The result should be the lines from the one holding "dan lot NT</span></p>" to the final line of the records, retyped exactly.

[Data — start]

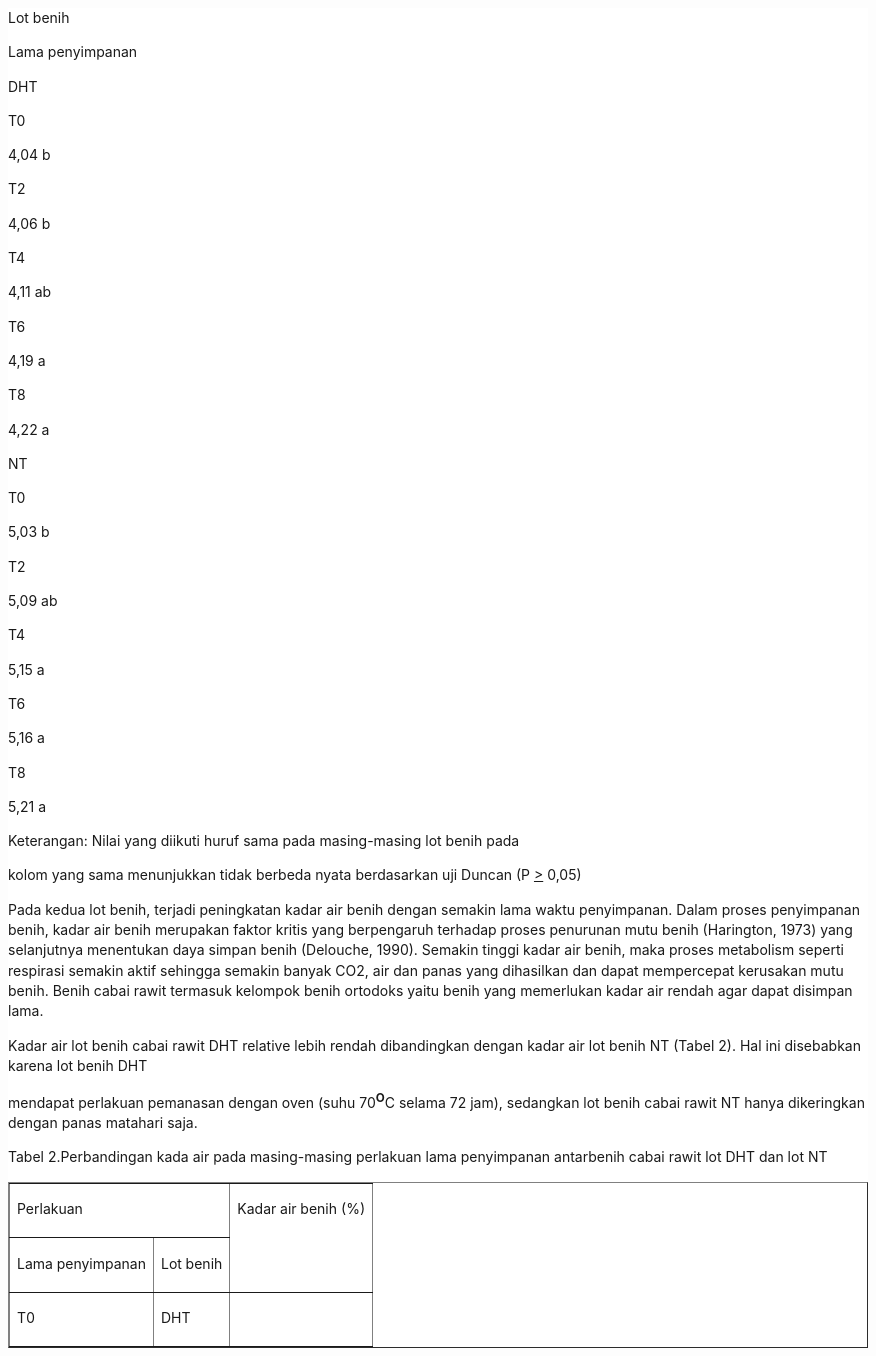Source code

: <p><span class="font2">Lot benih</span></p></td><td style="vertical-align:bottom;">
<p><span class="font2">Lama penyimpanan</span></p></td><td style="vertical-align:top;"></td></tr>
<tr><td style="vertical-align:bottom;">
<p><span class="font2">DHT</span></p></td><td style="vertical-align:bottom;">
<p><span class="font2">T0</span></p></td><td style="vertical-align:bottom;">
<p><span class="font2">4,04 b</span></p></td></tr>
<tr><td style="vertical-align:top;"></td><td style="vertical-align:bottom;">
<p><span class="font2">T2</span></p></td><td style="vertical-align:bottom;">
<p><span class="font2">4,06 b</span></p></td></tr>
<tr><td style="vertical-align:top;"></td><td style="vertical-align:bottom;">
<p><span class="font2">T4</span></p></td><td style="vertical-align:bottom;">
<p><span class="font2">4,11 ab</span></p></td></tr>
<tr><td style="vertical-align:top;"></td><td style="vertical-align:bottom;">
<p><span class="font2">T6</span></p></td><td style="vertical-align:bottom;">
<p><span class="font2">4,19 a</span></p></td></tr>
<tr><td style="vertical-align:top;"></td><td style="vertical-align:top;">
<p><span class="font2">T8</span></p></td><td style="vertical-align:top;">
<p><span class="font2">4,22 a</span></p></td></tr>
<tr><td style="vertical-align:bottom;">
<p><span class="font2">NT</span></p></td><td style="vertical-align:bottom;">
<p><span class="font2">T0</span></p></td><td style="vertical-align:bottom;">
<p><span class="font2">5,03 b</span></p></td></tr>
<tr><td style="vertical-align:top;"></td><td style="vertical-align:bottom;">
<p><span class="font2">T2</span></p></td><td style="vertical-align:bottom;">
<p><span class="font2">5,09 ab</span></p></td></tr>
<tr><td style="vertical-align:top;"></td><td style="vertical-align:bottom;">
<p><span class="font2">T4</span></p></td><td style="vertical-align:bottom;">
<p><span class="font2">5,15 a</span></p></td></tr>
<tr><td style="vertical-align:top;"></td><td style="vertical-align:bottom;">
<p><span class="font2">T6</span></p></td><td style="vertical-align:bottom;">
<p><span class="font2">5,16 a</span></p></td></tr>
<tr><td style="vertical-align:top;"></td><td style="vertical-align:bottom;">
<p><span class="font2">T8</span></p></td><td style="vertical-align:bottom;">
<p><span class="font2">5,21 a</span></p></td></tr>
</table>
<p><span class="font3">Keterangan: Nilai yang diikuti huruf sama pada masing-masing lot benih pada</span></p>
<p><span class="font3">kolom yang sama menunjukkan tidak berbeda nyata berdasarkan uji Duncan (P </span><span class="font3" style="text-decoration:underline;">&gt;</span><span class="font3">&nbsp;0,05)</span></p>
<p><span class="font3">Pada kedua lot benih, terjadi peningkatan kadar air benih dengan semakin lama waktu penyimpanan. Dalam proses penyimpanan benih, kadar air benih merupakan faktor kritis yang berpengaruh terhadap proses penurunan mutu benih (Harington, 1973) yang selanjutnya menentukan daya simpan benih (Delouche, 1990). Semakin tinggi kadar air benih, maka proses metabolism seperti respirasi semakin aktif sehingga semakin banyak CO2, air dan panas yang dihasilkan dan dapat mempercepat kerusakan mutu benih. Benih cabai rawit termasuk kelompok benih ortodoks yaitu benih yang memerlukan kadar air rendah agar dapat disimpan lama.</span></p>
<p><span class="font3">Kadar air lot benih cabai rawit DHT relative lebih rendah dibandingkan dengan kadar air lot benih NT (Tabel 2). Hal ini disebabkan karena lot benih DHT</span></p>
<p><span class="font3">mendapat perlakuan pemanasan dengan oven (suhu 70</span><span class="font3" style="font-weight:bold;"><sup>O</sup></span><span class="font3">C selama 72 jam), sedangkan lot benih cabai rawit NT hanya dikeringkan dengan panas matahari saja.</span></p>
<p><span class="font3">Tabel 2.Perbandingan kada air pada masing-masing perlakuan lama penyimpanan antarbenih cabai rawit lot DHT dan lot NT</span></p>
<table border="1">
<tr><td colspan="2" style="vertical-align:middle;">
<p><span class="font2">Perlakuan</span></p></td><td rowspan="2" style="vertical-align:top;">
<p><span class="font2">Kadar air benih (%)</span></p></td></tr>
<tr><td style="vertical-align:bottom;">
<p><span class="font2">Lama penyimpanan</span></p></td><td style="vertical-align:bottom;">
<p><span class="font2">Lot benih</span></p></td></tr>
<tr><td style="vertical-align:bottom;">
<p><span class="font2">T0</span></p></td><td style="vertical-align:bottom;">
<p><span class="font2">DHT</span></p></td><td style="vertical-align:bottom;">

[Data — finish]

### Exercise solution
<p><span class="font3">Tabel 2.Perbandingan kada air pada masing-masing perlakuan lama penyimpanan antarbenih cabai rawit lot DHT dan lot NT</span></p>
<table border="1">
<tr><td colspan="2" style="vertical-align:middle;">
<p><span class="font2">Perlakuan</span></p></td><td rowspan="2" style="vertical-align:top;">
<p><span class="font2">Kadar air benih (%)</span></p></td></tr>
<tr><td style="vertical-align:bottom;">
<p><span class="font2">Lama penyimpanan</span></p></td><td style="vertical-align:bottom;">
<p><span class="font2">Lot benih</span></p></td></tr>
<tr><td style="vertical-align:bottom;">
<p><span class="font2">T0</span></p></td><td style="vertical-align:bottom;">
<p><span class="font2">DHT</span></p></td><td style="vertical-align:bottom;">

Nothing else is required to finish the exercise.